§ Job
The entries below should be output exactly as written.

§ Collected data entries

==================================================

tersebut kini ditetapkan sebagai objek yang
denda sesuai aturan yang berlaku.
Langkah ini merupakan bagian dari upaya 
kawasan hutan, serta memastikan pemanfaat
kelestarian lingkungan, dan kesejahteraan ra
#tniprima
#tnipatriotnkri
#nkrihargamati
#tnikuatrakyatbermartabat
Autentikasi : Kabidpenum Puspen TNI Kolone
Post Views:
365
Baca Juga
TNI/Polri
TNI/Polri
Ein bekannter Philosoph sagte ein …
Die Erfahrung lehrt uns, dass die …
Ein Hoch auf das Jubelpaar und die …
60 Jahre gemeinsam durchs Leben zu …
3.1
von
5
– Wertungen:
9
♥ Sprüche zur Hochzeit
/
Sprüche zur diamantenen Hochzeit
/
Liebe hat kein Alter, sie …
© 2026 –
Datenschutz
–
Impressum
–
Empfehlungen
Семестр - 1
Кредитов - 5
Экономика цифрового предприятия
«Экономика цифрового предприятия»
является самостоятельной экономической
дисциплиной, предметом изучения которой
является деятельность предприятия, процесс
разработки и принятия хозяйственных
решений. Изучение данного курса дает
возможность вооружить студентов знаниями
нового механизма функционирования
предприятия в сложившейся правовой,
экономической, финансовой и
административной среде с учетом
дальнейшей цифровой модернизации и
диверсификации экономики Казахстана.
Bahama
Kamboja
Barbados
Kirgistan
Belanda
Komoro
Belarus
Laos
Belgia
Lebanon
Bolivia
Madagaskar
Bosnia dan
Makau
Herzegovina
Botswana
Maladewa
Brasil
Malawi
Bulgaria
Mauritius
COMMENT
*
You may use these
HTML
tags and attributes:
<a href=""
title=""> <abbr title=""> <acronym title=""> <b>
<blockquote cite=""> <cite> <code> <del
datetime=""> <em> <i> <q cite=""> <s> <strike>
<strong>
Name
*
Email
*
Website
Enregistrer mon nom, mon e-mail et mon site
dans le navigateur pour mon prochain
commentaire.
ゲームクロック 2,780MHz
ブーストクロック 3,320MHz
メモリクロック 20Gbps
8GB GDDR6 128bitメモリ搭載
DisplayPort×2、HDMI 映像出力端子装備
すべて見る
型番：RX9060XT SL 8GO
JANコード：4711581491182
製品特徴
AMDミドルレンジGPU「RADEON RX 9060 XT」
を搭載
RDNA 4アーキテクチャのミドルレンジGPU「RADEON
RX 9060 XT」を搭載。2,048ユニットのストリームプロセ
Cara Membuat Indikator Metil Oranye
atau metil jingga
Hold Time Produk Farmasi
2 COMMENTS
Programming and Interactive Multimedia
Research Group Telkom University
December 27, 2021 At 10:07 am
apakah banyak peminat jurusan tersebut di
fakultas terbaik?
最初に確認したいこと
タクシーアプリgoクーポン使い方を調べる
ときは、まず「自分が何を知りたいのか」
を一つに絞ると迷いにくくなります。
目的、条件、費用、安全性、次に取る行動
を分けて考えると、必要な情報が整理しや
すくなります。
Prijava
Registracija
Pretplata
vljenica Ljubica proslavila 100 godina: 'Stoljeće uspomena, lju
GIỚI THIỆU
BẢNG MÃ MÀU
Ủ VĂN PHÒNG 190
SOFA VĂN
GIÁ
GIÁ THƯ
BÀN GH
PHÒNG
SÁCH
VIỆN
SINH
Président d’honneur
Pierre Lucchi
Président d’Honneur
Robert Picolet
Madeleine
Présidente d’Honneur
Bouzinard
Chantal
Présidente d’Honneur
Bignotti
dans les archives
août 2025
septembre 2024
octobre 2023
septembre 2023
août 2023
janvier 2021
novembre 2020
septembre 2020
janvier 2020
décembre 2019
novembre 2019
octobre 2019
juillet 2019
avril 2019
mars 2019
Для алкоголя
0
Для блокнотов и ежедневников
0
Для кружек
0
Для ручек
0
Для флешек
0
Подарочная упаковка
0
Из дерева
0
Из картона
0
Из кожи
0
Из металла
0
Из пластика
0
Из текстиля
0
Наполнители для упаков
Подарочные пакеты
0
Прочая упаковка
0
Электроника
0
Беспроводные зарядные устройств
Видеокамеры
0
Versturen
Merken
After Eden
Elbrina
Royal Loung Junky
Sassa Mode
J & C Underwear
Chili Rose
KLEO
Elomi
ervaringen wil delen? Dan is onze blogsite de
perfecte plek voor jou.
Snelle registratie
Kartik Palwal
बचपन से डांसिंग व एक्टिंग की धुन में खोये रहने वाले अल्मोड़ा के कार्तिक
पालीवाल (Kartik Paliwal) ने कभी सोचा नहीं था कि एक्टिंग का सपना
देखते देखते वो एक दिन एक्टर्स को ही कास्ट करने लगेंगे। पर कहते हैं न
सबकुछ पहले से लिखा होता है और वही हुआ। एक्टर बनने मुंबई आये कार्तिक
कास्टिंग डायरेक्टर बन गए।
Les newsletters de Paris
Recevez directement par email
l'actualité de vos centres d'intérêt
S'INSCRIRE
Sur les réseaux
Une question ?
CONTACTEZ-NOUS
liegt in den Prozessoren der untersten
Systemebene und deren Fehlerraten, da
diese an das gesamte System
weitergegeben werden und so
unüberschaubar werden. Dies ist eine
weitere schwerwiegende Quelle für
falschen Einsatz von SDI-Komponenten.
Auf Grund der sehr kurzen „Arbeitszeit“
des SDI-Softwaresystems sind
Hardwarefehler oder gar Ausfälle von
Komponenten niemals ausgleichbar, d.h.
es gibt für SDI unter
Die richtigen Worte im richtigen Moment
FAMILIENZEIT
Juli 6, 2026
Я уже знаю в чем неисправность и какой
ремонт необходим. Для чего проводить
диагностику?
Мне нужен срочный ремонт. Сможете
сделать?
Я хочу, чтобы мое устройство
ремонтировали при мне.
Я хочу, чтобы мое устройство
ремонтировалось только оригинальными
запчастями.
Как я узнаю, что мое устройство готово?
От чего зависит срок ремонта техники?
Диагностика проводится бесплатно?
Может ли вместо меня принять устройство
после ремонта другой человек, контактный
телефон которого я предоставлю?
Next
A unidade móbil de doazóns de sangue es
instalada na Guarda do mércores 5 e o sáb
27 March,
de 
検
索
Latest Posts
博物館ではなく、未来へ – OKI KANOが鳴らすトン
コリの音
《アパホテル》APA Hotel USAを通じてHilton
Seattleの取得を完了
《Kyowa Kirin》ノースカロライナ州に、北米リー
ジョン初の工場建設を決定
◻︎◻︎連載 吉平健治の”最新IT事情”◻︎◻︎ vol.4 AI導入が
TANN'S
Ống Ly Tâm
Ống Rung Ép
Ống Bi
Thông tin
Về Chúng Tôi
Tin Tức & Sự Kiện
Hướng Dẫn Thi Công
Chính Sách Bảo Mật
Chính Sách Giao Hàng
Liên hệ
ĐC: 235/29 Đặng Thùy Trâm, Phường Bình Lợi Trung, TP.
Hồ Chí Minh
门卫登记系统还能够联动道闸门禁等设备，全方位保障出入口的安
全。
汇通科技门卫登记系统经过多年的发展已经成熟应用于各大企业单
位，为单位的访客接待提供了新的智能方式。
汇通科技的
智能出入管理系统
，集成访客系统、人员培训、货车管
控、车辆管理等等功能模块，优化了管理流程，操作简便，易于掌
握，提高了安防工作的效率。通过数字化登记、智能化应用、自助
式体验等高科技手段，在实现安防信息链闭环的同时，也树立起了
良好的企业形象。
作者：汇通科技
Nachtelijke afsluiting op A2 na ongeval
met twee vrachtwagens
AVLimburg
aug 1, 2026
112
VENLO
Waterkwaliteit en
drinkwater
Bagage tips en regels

==================================================

§ Exercise result
tersebut kini ditetapkan sebagai objek yang
denda sesuai aturan yang berlaku.
Langkah ini merupakan bagian dari upaya 
kawasan hutan, serta memastikan pemanfaat
kelestarian lingkungan, dan kesejahteraan ra
#tniprima
#tnipatriotnkri
#nkrihargamati
#tnikuatrakyatbermartabat
Autentikasi : Kabidpenum Puspen TNI Kolone
Post Views:
365
Baca Juga
TNI/Polri
TNI/Polri
Ein bekannter Philosoph sagte ein …
Die Erfahrung lehrt uns, dass die …
Ein Hoch auf das Jubelpaar und die …
60 Jahre gemeinsam durchs Leben zu …
3.1
von
5
– Wertungen:
9
♥ Sprüche zur Hochzeit
/
Sprüche zur diamantenen Hochzeit
/
Liebe hat kein Alter, sie …
© 2026 –
Datenschutz
–
Impressum
–
Empfehlungen
Семестр - 1
Кредитов - 5
Экономика цифрового предприятия
«Экономика цифрового предприятия»
является самостоятельной экономической
дисциплиной, предметом изучения которой
является деятельность предприятия, процесс
разработки и принятия хозяйственных
решений. Изучение данного курса дает
возможность вооружить студентов знаниями
нового механизма функционирования
предприятия в сложившейся правовой,
экономической, финансовой и
административной среде с учетом
дальнейшей цифровой модернизации и
диверсификации экономики Казахстана.
Bahama
Kamboja
Barbados
Kirgistan
Belanda
Komoro
Belarus
Laos
Belgia
Lebanon
Bolivia
Madagaskar
Bosnia dan
Makau
Herzegovina
Botswana
Maladewa
Brasil
Malawi
Bulgaria
Mauritius
COMMENT
*
You may use these
HTML
tags and attributes:
<a href=""
title=""> <abbr title=""> <acronym title=""> <b>
<blockquote cite=""> <cite> <code> <del
datetime=""> <em> <i> <q cite=""> <s> <strike>
<strong>
Name
*
Email
*
Website
Enregistrer mon nom, mon e-mail et mon site
dans le navigateur pour mon prochain
commentaire.
ゲームクロック 2,780MHz
ブーストクロック 3,320MHz
メモリクロック 20Gbps
8GB GDDR6 128bitメモリ搭載
DisplayPort×2、HDMI 映像出力端子装備
すべて見る
型番：RX9060XT SL 8GO
JANコード：4711581491182
製品特徴
AMDミドルレンジGPU「RADEON RX 9060 XT」
を搭載
RDNA 4アーキテクチャのミドルレンジGPU「RADEON
RX 9060 XT」を搭載。2,048ユニットのストリームプロセ
Cara Membuat Indikator Metil Oranye
atau metil jingga
Hold Time Produk Farmasi
2 COMMENTS
Programming and Interactive Multimedia
Research Group Telkom University
December 27, 2021 At 10:07 am
apakah banyak peminat jurusan tersebut di
fakultas terbaik?
最初に確認したいこと
タクシーアプリgoクーポン使い方を調べる
ときは、まず「自分が何を知りたいのか」
を一つに絞ると迷いにくくなります。
目的、条件、費用、安全性、次に取る行動
を分けて考えると、必要な情報が整理しや
すくなります。
Prijava
Registracija
Pretplata
vljenica Ljubica proslavila 100 godina: 'Stoljeće uspomena, lju
GIỚI THIỆU
BẢNG MÃ MÀU
Ủ VĂN PHÒNG 190
SOFA VĂN
GIÁ
GIÁ THƯ
BÀN GH
PHÒNG
SÁCH
VIỆN
SINH
Président d’honneur
Pierre Lucchi
Président d’Honneur
Robert Picolet
Madeleine
Présidente d’Honneur
Bouzinard
Chantal
Présidente d’Honneur
Bignotti
dans les archives
août 2025
septembre 2024
octobre 2023
septembre 2023
août 2023
janvier 2021
novembre 2020
septembre 2020
janvier 2020
décembre 2019
novembre 2019
octobre 2019
juillet 2019
avril 2019
mars 2019
Для алкоголя
0
Для блокнотов и ежедневников
0
Для кружек
0
Для ручек
0
Для флешек
0
Подарочная упаковка
0
Из дерева
0
Из картона
0
Из кожи
0
Из металла
0
Из пластика
0
Из текстиля
0
Наполнители для упаков
Подарочные пакеты
0
Прочая упаковка
0
Электроника
0
Беспроводные зарядные устройств
Видеокамеры
0
Versturen
Merken
After Eden
Elbrina
Royal Loung Junky
Sassa Mode
J & C Underwear
Chili Rose
KLEO
Elomi
ervaringen wil delen? Dan is onze blogsite de
perfecte plek voor jou.
Snelle registratie
Kartik Palwal
बचपन से डांसिंग व एक्टिंग की धुन में खोये रहने वाले अल्मोड़ा के कार्तिक
पालीवाल (Kartik Paliwal) ने कभी सोचा नहीं था कि एक्टिंग का सपना
देखते देखते वो एक दिन एक्टर्स को ही कास्ट करने लगेंगे। पर कहते हैं न
सबकुछ पहले से लिखा होता है और वही हुआ। एक्टर बनने मुंबई आये कार्तिक
कास्टिंग डायरेक्टर बन गए।
Les newsletters de Paris
Recevez directement par email
l'actualité de vos centres d'intérêt
S'INSCRIRE
Sur les réseaux
Une question ?
CONTACTEZ-NOUS
liegt in den Prozessoren der untersten
Systemebene und deren Fehlerraten, da
diese an das gesamte System
weitergegeben werden und so
unüberschaubar werden. Dies ist eine
weitere schwerwiegende Quelle für
falschen Einsatz von SDI-Komponenten.
Auf Grund der sehr kurzen „Arbeitszeit“
des SDI-Softwaresystems sind
Hardwarefehler oder gar Ausfälle von
Komponenten niemals ausgleichbar, d.h.
es gibt für SDI unter
Die richtigen Worte im richtigen Moment
FAMILIENZEIT
Juli 6, 2026
Я уже знаю в чем неисправность и какой
ремонт необходим. Для чего проводить
диагностику?
Мне нужен срочный ремонт. Сможете
сделать?
Я хочу, чтобы мое устройство
ремонтировали при мне.
Я хочу, чтобы мое устройство
ремонтировалось только оригинальными
запчастями.
Как я узнаю, что мое устройство готово?
От чего зависит срок ремонта техники?
Диагностика проводится бесплатно?
Может ли вместо меня принять устройство
после ремонта другой человек, контактный
телефон которого я предоставлю?
Next
A unidade móbil de doazóns de sangue es
instalada na Guarda do mércores 5 e o sáb
27 March,
de 
検
索
Latest Posts
博物館ではなく、未来へ – OKI KANOが鳴らすトン
コリの音
《アパホテル》APA Hotel USAを通じてHilton
Seattleの取得を完了
《Kyowa Kirin》ノースカロライナ州に、北米リー
ジョン初の工場建設を決定
◻︎◻︎連載 吉平健治の”最新IT事情”◻︎◻︎ vol.4 AI導入が
TANN'S
Ống Ly Tâm
Ống Rung Ép
Ống Bi
Thông tin
Về Chúng Tôi
Tin Tức & Sự Kiện
Hướng Dẫn Thi Công
Chính Sách Bảo Mật
Chính Sách Giao Hàng
Liên hệ
ĐC: 235/29 Đặng Thùy Trâm, Phường Bình Lợi Trung, TP.
Hồ Chí Minh
门卫登记系统还能够联动道闸门禁等设备，全方位保障出入口的安
全。
汇通科技门卫登记系统经过多年的发展已经成熟应用于各大企业单
位，为单位的访客接待提供了新的智能方式。
汇通科技的
智能出入管理系统
，集成访客系统、人员培训、货车管
控、车辆管理等等功能模块，优化了管理流程，操作简便，易于掌
握，提高了安防工作的效率。通过数字化登记、智能化应用、自助
式体验等高科技手段，在实现安防信息链闭环的同时，也树立起了
良好的企业形象。
作者：汇通科技
Nachtelijke afsluiting op A2 na ongeval
met twee vrachtwagens
AVLimburg
aug 1, 2026
112
VENLO
Waterkwaliteit en
drinkwater
Bagage tips en regels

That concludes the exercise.